*** Block opens ***

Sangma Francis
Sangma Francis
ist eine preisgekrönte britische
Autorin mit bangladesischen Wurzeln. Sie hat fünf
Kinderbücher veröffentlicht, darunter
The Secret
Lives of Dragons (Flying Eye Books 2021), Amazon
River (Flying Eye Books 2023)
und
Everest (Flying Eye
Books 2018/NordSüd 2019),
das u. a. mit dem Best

*** Block closes ***

### Problem statement
Count the lines in the data above that contain the string "Flying", with case counting, and reply with only that number.

### Output for this exercise
3